I believed that they deserved retribution, and it turns out that they did not. 

I no longer feel fit to discern between the deserving and the undeserving. I would rather be generous, and risk a few scoundrels receiving my aid than a few innocent people being denied my aid. I don't want to be the hypocrites and sinners and jerks and has-beens, suckers and suck-ups and sycophants and freaks and posers. Maybe we're all cowards and lollygaggers and swindlers and cheats and lazybones and bloodsuckers. If we're going to pick apart all our flaws and deny each other basic resources based on a supposed lack of moral character, there's only thirty-six people on this earth who are good enough people to survive the winnowing. I'd rather we support each other despite our being aggrivating. 

I'd rather we consider our actions based upon how they would build or winnow our own characters. If I were to let someone hurt a friend, who would I be? If I were to let someone shiver in the cold, who would I be? If I were to strike a person down without hearing a word in their defense, who would I be? And think of it from the perspective of the person stuck in the cold rain. Imagine meeting someone, someone who might help, you, and hearing them say "well, you're not really worth my effort." How awful that would be! And yet so often it happens that people ask for shelter and get shut out by fearful people, by judgemental people, by cruel people, and there's no extra space by the hearth? Really? 

Really?

It's not really about the lack of resources. When it comes to that excuse, it's usually about the emotional threat that poor people pose to those who have resources. "Undeserving" is the word people use to justify their neglect, after the fact, because they can't admit that they hurried away out of fear. 
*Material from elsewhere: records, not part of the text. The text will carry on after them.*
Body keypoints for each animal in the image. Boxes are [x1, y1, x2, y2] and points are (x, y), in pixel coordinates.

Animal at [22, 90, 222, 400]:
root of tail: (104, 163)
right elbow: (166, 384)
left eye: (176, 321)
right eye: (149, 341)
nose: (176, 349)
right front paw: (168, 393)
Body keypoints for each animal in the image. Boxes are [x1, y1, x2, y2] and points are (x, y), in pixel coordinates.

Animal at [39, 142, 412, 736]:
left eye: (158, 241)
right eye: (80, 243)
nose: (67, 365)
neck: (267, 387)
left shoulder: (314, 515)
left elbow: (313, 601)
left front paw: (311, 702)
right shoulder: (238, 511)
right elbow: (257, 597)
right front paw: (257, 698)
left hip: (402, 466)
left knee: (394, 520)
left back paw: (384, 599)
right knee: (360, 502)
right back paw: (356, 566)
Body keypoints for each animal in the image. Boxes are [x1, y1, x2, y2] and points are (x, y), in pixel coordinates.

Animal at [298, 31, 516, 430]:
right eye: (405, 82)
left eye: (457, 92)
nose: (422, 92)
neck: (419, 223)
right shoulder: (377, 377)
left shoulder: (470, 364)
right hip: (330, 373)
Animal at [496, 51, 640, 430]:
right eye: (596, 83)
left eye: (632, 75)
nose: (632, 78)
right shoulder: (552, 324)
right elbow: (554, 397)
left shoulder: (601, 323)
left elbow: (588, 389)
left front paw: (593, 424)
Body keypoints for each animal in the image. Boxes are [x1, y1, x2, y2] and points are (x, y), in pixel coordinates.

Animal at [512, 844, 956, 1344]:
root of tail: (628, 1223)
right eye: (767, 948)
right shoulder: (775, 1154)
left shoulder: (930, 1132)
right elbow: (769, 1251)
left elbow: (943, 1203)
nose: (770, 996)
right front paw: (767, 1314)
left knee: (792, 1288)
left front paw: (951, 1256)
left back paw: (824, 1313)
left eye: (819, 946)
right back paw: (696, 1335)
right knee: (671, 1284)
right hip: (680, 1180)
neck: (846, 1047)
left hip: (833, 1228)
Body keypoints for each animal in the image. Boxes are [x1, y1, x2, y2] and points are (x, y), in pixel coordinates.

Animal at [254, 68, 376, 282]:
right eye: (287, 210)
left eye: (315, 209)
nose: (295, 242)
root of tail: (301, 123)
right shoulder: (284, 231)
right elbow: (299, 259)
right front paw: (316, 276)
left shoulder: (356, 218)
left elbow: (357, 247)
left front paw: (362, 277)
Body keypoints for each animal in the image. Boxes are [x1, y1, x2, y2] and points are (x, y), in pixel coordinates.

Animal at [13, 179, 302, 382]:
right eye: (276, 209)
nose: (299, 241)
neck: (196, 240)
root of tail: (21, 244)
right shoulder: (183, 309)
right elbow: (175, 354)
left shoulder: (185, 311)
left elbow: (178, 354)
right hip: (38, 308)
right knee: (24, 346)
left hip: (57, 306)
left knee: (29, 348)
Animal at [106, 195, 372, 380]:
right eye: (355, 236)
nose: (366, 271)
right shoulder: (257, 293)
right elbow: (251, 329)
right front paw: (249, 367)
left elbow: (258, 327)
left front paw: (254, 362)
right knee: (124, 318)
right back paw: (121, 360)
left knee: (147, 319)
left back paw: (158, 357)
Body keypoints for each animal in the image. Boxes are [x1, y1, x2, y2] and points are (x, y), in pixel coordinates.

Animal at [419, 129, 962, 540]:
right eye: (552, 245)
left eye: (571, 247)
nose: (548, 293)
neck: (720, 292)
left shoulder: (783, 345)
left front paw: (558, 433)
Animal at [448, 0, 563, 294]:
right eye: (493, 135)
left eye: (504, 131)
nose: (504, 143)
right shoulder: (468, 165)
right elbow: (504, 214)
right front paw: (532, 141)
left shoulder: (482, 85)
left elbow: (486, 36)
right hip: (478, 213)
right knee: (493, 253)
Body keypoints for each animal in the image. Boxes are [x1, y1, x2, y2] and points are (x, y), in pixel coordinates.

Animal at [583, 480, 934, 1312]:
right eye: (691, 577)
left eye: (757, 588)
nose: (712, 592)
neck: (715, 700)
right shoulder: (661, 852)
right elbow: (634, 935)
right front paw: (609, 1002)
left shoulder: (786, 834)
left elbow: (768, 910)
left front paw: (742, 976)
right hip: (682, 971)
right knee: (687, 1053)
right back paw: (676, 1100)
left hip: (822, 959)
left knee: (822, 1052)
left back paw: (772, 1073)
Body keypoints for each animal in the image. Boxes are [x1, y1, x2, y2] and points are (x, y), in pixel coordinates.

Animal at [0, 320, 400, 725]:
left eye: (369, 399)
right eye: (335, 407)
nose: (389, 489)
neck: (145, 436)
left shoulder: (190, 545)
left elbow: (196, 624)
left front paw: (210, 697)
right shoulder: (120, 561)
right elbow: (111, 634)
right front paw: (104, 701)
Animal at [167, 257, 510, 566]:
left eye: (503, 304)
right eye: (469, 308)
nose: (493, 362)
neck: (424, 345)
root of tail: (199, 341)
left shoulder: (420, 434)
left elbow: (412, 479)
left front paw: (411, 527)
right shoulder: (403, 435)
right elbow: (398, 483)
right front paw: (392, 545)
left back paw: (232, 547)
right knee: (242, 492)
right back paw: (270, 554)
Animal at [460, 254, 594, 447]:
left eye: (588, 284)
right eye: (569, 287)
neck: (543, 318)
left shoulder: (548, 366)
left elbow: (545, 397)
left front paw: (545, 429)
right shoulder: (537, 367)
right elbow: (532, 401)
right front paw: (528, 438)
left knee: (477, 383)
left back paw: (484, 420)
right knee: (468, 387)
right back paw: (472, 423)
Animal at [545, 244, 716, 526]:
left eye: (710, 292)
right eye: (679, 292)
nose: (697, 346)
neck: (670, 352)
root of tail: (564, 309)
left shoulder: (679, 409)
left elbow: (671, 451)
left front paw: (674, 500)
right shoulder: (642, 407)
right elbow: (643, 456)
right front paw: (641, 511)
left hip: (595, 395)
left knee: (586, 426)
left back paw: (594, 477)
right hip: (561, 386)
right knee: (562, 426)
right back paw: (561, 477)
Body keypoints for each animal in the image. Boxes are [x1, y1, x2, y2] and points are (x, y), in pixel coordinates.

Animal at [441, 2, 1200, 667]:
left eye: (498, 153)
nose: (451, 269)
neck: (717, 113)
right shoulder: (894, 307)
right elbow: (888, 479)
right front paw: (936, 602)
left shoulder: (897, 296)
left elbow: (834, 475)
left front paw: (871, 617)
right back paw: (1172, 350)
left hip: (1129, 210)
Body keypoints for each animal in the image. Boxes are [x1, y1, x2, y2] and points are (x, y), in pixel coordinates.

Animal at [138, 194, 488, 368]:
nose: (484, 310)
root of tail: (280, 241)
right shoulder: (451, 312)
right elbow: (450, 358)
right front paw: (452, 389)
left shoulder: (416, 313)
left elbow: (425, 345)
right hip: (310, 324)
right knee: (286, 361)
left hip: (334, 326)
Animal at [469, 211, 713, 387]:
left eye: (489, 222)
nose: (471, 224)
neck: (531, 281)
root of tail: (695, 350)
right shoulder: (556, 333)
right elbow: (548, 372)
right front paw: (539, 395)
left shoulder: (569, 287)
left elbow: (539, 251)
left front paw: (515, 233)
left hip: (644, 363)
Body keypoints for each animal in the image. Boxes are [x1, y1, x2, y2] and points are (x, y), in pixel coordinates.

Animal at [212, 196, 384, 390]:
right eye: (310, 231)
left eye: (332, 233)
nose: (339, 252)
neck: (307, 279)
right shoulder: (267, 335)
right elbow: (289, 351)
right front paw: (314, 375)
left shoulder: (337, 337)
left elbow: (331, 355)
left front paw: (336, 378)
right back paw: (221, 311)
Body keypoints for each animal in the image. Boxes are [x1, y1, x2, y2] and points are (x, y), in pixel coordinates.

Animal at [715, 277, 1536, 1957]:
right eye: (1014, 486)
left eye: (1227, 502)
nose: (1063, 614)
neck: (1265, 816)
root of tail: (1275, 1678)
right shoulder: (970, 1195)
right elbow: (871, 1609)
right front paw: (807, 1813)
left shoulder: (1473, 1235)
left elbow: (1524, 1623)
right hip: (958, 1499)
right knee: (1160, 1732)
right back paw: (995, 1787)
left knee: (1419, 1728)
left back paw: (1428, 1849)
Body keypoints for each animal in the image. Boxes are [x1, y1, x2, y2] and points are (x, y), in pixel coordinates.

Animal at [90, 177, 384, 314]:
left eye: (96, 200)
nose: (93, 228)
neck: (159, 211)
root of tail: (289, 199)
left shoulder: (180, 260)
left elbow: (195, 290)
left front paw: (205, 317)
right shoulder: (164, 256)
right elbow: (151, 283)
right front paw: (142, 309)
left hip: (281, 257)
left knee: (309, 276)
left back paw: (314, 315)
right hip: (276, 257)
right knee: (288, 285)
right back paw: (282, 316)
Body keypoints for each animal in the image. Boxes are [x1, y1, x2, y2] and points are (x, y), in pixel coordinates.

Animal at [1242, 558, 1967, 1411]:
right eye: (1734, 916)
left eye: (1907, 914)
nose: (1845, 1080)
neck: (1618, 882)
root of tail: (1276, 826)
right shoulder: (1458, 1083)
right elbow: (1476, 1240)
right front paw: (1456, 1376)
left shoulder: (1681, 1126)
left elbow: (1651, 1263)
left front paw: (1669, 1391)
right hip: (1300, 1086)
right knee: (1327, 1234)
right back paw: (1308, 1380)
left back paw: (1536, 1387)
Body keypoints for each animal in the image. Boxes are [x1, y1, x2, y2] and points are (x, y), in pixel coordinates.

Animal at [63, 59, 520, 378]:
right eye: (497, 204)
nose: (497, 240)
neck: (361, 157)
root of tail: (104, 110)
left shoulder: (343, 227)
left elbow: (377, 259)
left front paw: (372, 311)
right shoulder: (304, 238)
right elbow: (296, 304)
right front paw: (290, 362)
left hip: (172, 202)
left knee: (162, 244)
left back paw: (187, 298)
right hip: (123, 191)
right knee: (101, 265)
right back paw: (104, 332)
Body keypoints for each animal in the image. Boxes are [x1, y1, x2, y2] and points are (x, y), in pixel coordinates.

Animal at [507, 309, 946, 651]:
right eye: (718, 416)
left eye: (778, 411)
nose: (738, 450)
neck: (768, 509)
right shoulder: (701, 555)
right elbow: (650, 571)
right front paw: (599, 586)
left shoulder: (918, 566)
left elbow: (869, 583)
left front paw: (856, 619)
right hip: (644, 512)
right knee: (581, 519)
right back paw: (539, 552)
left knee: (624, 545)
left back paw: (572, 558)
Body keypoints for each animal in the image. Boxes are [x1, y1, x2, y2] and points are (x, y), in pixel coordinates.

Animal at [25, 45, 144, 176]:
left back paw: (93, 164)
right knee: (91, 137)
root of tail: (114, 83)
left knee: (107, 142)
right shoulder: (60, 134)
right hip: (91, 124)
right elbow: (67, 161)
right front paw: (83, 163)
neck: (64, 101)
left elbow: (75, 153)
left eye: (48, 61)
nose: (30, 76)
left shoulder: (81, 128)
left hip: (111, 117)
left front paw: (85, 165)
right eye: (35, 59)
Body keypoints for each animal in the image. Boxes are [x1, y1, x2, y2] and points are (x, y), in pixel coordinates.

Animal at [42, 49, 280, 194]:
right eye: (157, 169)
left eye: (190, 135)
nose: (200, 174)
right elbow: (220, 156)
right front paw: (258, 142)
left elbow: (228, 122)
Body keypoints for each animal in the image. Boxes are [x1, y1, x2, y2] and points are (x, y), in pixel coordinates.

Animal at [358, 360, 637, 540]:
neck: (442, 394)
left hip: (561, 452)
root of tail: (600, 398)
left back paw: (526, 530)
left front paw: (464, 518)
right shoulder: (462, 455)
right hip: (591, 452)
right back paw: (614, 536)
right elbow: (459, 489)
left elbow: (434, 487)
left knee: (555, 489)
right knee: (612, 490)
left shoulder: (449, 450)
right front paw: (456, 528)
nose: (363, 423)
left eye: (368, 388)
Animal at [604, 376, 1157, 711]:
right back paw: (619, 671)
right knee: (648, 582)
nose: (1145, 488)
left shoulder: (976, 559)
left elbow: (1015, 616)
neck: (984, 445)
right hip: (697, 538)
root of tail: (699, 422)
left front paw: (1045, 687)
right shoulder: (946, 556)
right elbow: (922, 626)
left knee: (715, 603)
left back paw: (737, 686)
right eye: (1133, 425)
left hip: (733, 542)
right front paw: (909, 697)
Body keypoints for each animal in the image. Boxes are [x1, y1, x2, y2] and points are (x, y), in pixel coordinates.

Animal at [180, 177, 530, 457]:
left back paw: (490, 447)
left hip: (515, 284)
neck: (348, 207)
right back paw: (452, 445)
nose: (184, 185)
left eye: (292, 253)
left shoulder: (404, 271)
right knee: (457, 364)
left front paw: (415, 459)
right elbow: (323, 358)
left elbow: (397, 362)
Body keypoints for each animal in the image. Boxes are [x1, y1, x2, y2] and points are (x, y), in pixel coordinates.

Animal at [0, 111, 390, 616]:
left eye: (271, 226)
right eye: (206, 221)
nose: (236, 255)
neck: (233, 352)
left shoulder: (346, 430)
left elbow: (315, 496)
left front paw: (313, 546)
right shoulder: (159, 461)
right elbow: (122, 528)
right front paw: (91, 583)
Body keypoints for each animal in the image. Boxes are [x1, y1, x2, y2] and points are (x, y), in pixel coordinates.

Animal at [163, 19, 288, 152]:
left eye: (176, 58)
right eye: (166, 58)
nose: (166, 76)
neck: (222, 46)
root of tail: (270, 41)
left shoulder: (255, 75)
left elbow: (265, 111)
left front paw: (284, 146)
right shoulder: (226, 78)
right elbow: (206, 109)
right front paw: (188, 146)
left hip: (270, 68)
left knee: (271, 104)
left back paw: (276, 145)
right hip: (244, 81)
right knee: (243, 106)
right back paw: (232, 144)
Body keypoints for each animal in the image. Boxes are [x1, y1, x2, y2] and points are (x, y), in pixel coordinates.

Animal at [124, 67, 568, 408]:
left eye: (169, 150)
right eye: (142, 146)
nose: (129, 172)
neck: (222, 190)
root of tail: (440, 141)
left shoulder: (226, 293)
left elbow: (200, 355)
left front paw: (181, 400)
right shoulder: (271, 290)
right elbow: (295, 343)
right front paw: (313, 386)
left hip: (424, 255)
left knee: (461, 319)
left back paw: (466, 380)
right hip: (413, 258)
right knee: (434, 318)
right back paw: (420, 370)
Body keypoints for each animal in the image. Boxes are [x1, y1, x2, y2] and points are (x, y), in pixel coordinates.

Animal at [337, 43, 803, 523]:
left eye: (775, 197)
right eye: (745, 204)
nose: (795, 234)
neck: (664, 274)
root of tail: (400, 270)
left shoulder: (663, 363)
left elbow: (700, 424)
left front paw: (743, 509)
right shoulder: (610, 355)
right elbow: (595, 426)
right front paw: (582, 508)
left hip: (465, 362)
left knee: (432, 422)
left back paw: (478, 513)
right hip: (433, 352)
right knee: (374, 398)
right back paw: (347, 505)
So I declare that either everybody deserves everything, or nobody deserves anything. Either everyone deserves food, or nobody does. Either everyone deserves water, or nobody does. Either everyone deserves shelter, or nobody does. Pick one and remove the part of the concept that quietly supports discrimination. I won't have it anymore. I won't have people telling me that someone doesn't deserve to survive.

What do we look like when we start telling people they we don't want them to survive?